- Opening Delimiter -

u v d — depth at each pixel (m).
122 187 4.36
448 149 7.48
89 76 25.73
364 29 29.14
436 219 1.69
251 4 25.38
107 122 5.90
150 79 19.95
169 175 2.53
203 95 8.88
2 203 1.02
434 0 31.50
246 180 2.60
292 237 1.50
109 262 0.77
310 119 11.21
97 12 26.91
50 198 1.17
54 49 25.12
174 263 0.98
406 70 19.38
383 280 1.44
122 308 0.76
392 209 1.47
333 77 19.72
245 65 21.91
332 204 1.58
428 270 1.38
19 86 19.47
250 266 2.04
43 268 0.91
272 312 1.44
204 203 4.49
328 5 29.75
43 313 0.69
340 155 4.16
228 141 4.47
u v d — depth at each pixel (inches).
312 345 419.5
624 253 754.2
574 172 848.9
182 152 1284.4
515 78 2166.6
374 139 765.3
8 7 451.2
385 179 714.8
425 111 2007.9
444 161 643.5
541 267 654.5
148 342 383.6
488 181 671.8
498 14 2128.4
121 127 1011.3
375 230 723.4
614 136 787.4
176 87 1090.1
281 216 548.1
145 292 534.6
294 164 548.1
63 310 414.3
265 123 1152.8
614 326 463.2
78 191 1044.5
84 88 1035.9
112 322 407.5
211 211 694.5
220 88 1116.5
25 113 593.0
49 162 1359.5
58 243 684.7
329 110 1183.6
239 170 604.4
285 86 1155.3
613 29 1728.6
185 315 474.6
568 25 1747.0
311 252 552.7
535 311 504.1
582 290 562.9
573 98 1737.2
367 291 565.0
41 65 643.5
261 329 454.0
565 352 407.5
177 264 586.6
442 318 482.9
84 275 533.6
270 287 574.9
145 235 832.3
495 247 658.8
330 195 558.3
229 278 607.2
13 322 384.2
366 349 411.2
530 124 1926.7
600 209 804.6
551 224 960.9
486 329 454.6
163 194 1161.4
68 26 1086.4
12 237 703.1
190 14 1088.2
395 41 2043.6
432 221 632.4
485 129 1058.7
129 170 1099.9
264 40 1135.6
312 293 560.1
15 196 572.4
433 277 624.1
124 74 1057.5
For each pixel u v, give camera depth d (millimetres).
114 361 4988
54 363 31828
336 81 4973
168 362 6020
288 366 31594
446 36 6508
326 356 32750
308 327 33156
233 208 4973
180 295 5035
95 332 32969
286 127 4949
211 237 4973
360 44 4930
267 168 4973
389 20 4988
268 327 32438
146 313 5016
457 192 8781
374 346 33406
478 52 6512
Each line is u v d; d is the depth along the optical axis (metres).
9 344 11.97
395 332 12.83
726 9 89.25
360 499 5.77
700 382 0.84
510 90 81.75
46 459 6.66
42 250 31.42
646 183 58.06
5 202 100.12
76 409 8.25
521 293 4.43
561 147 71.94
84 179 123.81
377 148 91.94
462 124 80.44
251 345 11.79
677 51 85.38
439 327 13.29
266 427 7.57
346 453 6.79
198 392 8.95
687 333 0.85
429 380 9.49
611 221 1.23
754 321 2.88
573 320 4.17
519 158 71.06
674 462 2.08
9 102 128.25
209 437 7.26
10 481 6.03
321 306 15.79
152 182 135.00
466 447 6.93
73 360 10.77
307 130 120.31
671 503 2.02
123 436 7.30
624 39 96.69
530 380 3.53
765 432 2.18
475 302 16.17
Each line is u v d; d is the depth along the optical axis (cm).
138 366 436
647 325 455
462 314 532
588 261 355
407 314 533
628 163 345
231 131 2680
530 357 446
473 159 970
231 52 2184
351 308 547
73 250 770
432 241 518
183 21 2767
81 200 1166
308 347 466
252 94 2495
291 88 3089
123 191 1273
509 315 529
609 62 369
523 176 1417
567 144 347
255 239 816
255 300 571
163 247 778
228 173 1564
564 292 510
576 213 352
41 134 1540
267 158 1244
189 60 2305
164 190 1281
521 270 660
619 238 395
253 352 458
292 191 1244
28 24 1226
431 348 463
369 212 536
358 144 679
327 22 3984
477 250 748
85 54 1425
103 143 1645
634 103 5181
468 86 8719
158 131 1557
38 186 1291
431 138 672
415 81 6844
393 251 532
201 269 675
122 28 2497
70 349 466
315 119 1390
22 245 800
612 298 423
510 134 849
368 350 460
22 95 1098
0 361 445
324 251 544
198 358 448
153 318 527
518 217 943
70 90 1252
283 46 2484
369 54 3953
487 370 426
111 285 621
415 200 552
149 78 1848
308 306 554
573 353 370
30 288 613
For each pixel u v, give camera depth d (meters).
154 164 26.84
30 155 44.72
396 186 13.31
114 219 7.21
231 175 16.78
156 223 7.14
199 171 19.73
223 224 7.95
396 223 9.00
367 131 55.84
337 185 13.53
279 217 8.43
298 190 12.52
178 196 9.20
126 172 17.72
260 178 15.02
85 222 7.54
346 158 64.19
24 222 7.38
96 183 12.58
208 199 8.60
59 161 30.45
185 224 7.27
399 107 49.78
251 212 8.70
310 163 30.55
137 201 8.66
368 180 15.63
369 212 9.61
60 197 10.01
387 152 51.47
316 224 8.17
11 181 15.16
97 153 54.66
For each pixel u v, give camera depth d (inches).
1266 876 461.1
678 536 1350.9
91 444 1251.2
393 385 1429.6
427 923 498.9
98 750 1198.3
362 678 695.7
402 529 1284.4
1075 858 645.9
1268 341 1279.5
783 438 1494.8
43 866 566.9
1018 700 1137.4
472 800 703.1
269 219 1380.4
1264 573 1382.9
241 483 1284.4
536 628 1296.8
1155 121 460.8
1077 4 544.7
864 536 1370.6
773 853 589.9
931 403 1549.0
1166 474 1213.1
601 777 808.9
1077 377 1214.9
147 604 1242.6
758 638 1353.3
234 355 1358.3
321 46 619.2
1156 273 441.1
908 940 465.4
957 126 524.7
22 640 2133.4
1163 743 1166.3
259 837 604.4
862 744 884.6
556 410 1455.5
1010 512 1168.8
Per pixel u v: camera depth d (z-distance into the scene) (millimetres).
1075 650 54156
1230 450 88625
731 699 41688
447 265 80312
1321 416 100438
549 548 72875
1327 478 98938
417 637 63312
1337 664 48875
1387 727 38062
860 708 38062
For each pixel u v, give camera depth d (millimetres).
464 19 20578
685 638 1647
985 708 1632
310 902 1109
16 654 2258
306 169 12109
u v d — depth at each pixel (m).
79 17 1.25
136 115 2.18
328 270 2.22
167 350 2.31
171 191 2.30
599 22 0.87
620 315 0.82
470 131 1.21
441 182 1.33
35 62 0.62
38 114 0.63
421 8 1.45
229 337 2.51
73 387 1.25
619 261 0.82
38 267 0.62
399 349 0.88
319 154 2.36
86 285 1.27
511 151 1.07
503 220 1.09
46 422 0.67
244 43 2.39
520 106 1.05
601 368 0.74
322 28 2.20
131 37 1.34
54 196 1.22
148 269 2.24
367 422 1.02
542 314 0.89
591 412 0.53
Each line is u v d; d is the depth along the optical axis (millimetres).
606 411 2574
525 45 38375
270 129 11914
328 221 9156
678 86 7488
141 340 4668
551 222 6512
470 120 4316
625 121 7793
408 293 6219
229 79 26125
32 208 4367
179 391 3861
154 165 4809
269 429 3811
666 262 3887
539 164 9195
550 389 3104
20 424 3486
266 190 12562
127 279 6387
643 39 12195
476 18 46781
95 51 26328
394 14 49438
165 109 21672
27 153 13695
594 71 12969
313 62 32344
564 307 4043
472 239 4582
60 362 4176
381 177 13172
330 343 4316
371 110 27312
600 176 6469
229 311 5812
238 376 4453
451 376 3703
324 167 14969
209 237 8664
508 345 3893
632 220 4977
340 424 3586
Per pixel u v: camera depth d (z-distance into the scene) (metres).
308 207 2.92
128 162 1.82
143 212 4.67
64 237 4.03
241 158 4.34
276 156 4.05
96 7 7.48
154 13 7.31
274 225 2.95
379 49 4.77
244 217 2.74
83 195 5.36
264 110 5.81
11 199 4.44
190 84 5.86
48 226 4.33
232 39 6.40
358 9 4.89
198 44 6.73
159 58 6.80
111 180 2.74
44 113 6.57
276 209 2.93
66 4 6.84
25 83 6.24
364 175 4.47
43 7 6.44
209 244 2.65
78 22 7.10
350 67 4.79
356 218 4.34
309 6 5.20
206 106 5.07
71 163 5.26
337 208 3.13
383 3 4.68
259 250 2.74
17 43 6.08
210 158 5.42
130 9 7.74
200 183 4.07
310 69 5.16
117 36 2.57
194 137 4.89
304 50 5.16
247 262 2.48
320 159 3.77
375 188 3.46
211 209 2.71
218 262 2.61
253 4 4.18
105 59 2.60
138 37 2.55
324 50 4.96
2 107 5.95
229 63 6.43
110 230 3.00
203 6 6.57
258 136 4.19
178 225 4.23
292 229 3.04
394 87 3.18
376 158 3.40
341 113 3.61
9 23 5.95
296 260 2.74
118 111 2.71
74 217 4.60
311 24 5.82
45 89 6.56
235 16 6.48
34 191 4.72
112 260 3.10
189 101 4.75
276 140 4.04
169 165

- Closing Delimiter -

Prompt: Using the word "distance" as the filter, copy each matching line from the material.

Output of the exercise:
Per pixel u v: camera depth d (z-distance into the scene) (millimetres).
Per pixel u v: camera depth d (z-distance into the scene) (metres).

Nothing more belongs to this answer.